### Problem to work on
Starting at the line with "tilt_deg: +0.7" and going on through the line with "focal_mm: 6.76", reproduce each line in the records below exactly and nothing more.

(Dataset items)
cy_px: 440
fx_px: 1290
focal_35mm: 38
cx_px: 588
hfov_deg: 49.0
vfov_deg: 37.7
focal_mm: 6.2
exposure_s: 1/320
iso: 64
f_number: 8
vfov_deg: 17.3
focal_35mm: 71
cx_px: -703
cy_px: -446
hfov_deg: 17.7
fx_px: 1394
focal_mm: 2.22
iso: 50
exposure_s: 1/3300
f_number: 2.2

---

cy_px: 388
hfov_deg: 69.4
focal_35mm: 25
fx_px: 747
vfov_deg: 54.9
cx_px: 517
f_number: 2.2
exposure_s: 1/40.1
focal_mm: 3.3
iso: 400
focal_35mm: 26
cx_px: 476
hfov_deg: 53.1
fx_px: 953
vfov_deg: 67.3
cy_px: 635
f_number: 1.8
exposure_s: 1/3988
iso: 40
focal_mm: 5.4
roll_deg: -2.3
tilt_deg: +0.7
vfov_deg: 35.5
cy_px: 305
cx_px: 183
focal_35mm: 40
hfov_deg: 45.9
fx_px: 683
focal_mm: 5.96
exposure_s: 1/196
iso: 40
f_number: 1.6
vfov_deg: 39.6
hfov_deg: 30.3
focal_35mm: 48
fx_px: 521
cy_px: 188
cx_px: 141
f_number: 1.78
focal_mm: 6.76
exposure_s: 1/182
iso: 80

### Task solution
tilt_deg: +0.7
vfov_deg: 35.5
cy_px: 305
cx_px: 183
focal_35mm: 40
hfov_deg: 45.9
fx_px: 683
focal_mm: 5.96
exposure_s: 1/196
iso: 40
f_number: 1.6
vfov_deg: 39.6
hfov_deg: 30.3
focal_35mm: 48
fx_px: 521
cy_px: 188
cx_px: 141
f_number: 1.78
focal_mm: 6.76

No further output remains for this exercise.